● **CHECK YOUR UNDERSTANDING**
**a)** In the text on virtualizing security services, what can result from consolidating critical applications onto one physical server?
**b)** Why does the text on virtualizing security services say that security concerns should be addressed throughout planning and implementation? Answer in one to three sentences.
**c)** Rewrite the paragraph of the text on virtualizing security services that begins "A new class of security challenges" as a short bulleted list that keeps its main facts.

Hamish Soper, Check Point Software Technologies New Zealand country manager, offers tips for virtualising business-critical appliances and applications like security services.
Virtualisation is now commonplace, with many New Zealand organisations capitalising on the advantages it brings: standardisation, simplification, consolidation and control.
As virtualisation rapidly continues to provision and support new services, the security concerns and challenges surrounding virtualisation should be addressed throughout planning and implementation.
There are many opportunities available to the New Zealand channel when virtualising security services for customers.
Security for virtualised environments Virtualised technologies consolidate critical applications onto one physical server, which can result in a single point of failure.
A new class of security challenges is met when securing the virtualised environment. A complete server consolidation or data centre modernisation proposal should treat security virtualisation like any other OS evaluation. This includes requiring an agile and dynamic configuration that has been field-tested in commercial environments.
Audit capabilities The preservation of event logs and audit capabilities depends entirely on the quality of the security virtualisation infrastructure and the effort invested in making it seamless with diagnostic and transaction logs.

● **DATA PROVIDED**
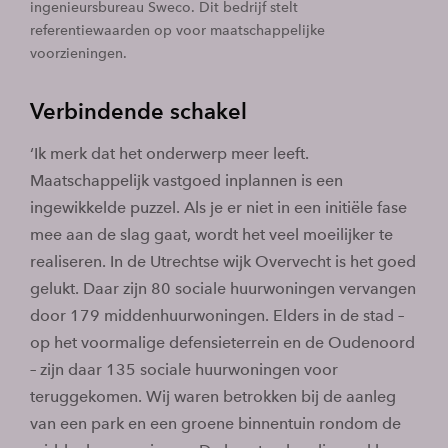
ingenieursbureau Sweco. Dit bedrijf stelt
referentiewaarden op voor maatschappelijke
voorzieningen.
Verbindende schakel
‘Ik merk dat het onderwerp meer leeft.
Maatschappelijk vastgoed inplannen is een
ingewikkelde puzzel. Als je er niet in een initiële fase
mee aan de slag gaat, wordt het veel moeilijker te
realiseren. In de Utrechtse wijk Overvecht is het goed
gelukt. Daar zijn 80 sociale huurwoningen vervangen
door 179 middenhuurwoningen. Elders in de stad –
op het voormalige defensieterrein en de Oudenoord
– zijn daar 135 sociale huurwoningen voor
teruggekomen. Wij waren betrokken bij de aanleg
van een park en een groene binnentuin rondom de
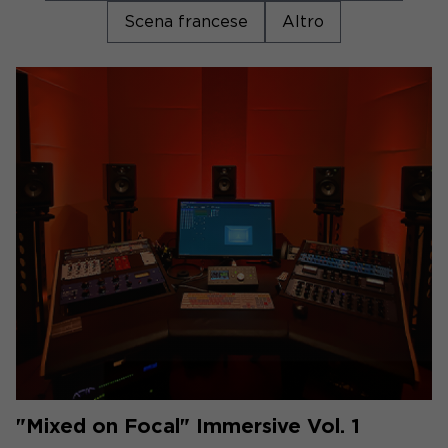
Scena francese
Altro
"Mixed on Focal" Immersive Vol. 1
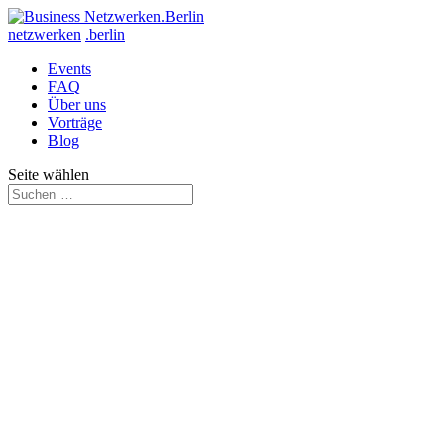
netzwerken
.berlin
Events
FAQ
Über uns
Vorträge
Blog
Seite wählen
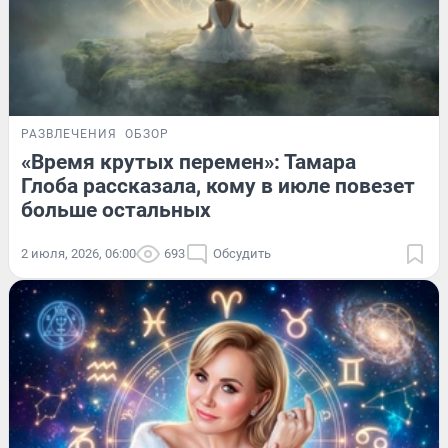
РАЗВЛЕЧЕНИЯ
ОБЗОР
«Время крутых перемен»: Тамара
Глоба рассказала, кому в июле повезет
больше остальных
2 июля, 2026, 06:00
693
Обсудить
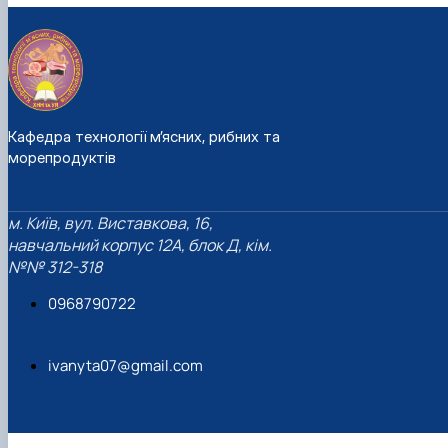
Кафедра технології м’ясних, рибних та
морепродуктів
м. Київ, вул. Виставкова, 16,
навчальний корпус 12А, блок Д, кім.
№№ 312-318
0968790722
ivanyta07@gmail.com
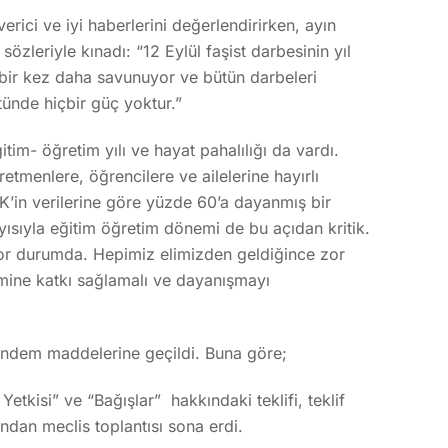
erici ve iyi haberlerini değerlendirirken, ayın
sözleriyle kınadı: “12 Eylül faşist darbesinin yıl
bir kez daha savunuyor ve bütün darbeleri
tünde hiçbir güç yoktur.”
im- öğretim yılı ve hayat pahalılığı da vardı.
retmenlere, öğrencilere ve ailelerine hayırlı
K’in verilerine göre yüzde 60’a dayanmış bir
yısıyla eğitim öğretim dönemi de bu açıdan kritik.
zor durumda. Hepimiz elimizden geldiğince zor
mine katkı sağlamalı ve dayanışmayı
ündem maddelerine geçildi. Buna göre;
etkisi” ve “Bağışlar” hakkındaki teklifi, teklif
ndan meclis toplantısı sona erdi.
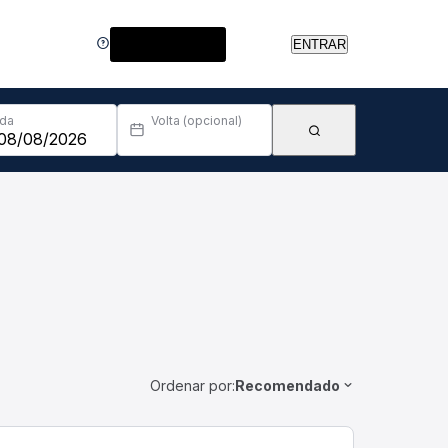
Central de Ajuda
ENTRAR
Ida
Volta (opcional)
Ordenar por:
Recomendado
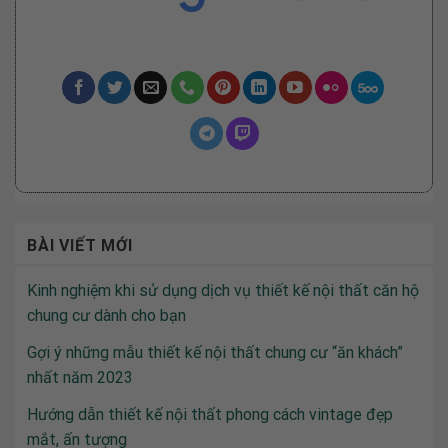
BÀI VIẾT MỚI
Kinh nghiệm khi sử dụng dịch vụ thiết kế nội thất căn hộ
chung cư dành cho bạn
Gợi ý những mẫu thiết kế nội thất chung cư “ăn khách”
nhất năm 2023
Hướng dẫn thiết kế nội thất phong cách vintage đẹp
mắt, ấn tượng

● **RESULTS IN ORDER**
**a)** It can result in a single point of failure.

**b)** Virtualization keeps rapidly provisioning and supporting new services. The security concerns and challenges that come with it therefore need attention throughout planning and implementation.

**c)**
- Securing a virtualized environment brings a new class of security challenges.
- A full server consolidation or data center modernization proposal should evaluate security virtualization like any other OS.
- This evaluation includes requiring an agile, dynamic configuration that has been field-tested in commercial environments.